Friday 25 January 2013

The second-year Great Black-Backed Gull was on the Long Water, standing awkwardly on a post with one leg held up and the foot dangling. At first I thought it had injured its leg, but no, after a while it reversed its posture and stood on the other leg. It flew around the top end of the lake and pounced on some object in the water, which it didn't catch.

Farther down the lake, a young Lesser Black-Backed Gull had a catch, but it was only an old tennis ball. It played with this tatty object for some time, picking it up and dropping it and pouncing on it, before bearing it away. It don't think it believed that it was edible once it had picked it up -- just an interesting object.

There was a brief glimpse of a Yellow-Legged Gull on the Long Water. I looked carefully for the Water Rail that Des had seen earlier on the Serpentine island, but there was no sign of it. As well as being uncommon in central London, they are shy and surreptitious birds.

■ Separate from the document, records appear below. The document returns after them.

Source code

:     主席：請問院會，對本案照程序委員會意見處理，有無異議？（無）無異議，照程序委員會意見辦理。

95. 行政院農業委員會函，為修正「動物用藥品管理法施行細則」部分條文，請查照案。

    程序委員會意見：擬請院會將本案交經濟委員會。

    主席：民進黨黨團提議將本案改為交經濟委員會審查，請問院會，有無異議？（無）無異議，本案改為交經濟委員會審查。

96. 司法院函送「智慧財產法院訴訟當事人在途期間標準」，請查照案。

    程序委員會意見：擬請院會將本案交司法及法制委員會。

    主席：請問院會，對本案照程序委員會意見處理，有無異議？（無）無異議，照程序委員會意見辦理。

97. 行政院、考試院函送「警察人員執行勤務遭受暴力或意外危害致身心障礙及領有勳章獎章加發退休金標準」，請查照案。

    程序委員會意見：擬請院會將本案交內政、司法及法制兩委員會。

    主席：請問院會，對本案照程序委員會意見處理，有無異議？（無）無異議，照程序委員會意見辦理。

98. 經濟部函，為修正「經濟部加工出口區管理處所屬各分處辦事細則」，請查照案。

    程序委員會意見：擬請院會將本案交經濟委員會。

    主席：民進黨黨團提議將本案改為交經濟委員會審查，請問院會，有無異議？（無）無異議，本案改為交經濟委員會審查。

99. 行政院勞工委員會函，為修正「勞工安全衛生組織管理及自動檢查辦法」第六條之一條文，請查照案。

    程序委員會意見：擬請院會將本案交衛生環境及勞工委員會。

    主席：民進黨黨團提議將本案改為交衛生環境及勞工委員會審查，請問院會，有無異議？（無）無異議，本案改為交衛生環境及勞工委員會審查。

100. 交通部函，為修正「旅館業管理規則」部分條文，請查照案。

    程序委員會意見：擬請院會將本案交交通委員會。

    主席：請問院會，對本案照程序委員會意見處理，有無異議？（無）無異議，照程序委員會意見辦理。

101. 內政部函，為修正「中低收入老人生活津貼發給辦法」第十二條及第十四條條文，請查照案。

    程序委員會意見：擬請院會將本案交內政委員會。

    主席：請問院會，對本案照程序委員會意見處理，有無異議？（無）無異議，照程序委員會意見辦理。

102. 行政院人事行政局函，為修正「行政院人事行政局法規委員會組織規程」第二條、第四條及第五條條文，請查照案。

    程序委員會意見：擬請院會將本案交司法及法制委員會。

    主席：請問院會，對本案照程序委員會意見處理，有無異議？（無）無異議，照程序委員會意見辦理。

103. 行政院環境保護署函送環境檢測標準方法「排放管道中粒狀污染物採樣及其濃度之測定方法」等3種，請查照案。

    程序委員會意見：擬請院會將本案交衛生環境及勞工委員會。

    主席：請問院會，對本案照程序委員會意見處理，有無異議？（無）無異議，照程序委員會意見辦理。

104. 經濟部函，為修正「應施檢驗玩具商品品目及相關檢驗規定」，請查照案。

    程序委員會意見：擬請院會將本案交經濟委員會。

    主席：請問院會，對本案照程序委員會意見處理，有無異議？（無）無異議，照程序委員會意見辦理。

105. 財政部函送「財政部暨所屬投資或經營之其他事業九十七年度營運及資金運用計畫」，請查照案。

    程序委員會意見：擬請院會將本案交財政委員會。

The hard frost forecast for last night was milder than expected, and the Serpentine didn't freeze, though the ice on the Long Water spread a little. This was good news for the Bearded Tits, as there was unfozen water under the reeds for them to drink. It is impossible to get a photograph of them down here without including a blurred image of the green iron railings.

Still no sight of the male Tawny Owl. He is more likely to be seen at dusk when he flies out to hunt. He is hunting for two now, as he has to feed his mate on her nest. When the owlets emerge he will be even busier, feeding a ravenous family. Fortunately there is no shortage of mice and small rats, not to mention the parakeets that occasionally appear on the menu.

Several large flocks of Long-Tailed Tits were ranging around the park, accompanied by other tits.

It is remarkable how they manage to catch enough insects to live on in midwinter. The tits seem to manage, as do the insect-eating Pied Wagtails that run all around the edge of the lake. But you do notice, if you feed the Great, Blue and Coal Tits, how much more eager than usual they are to come down for food.


  1. Clever shots of playing and diving gulls! Hope to see you tomorrow mg, dv

    1. I saw this gull seriously worrying the ball on Wednesday 23 January at the side of the Serpentine near the triangle car park. It was pecking purposefully at it as though it expected to find something inside. Could its activity two days down the line be the triumph of hope over experience?

    2. Thanks. I'm baffled by this behaviour. Have mentioned it in an update to my post for 27th, in case anyone has seen something similar.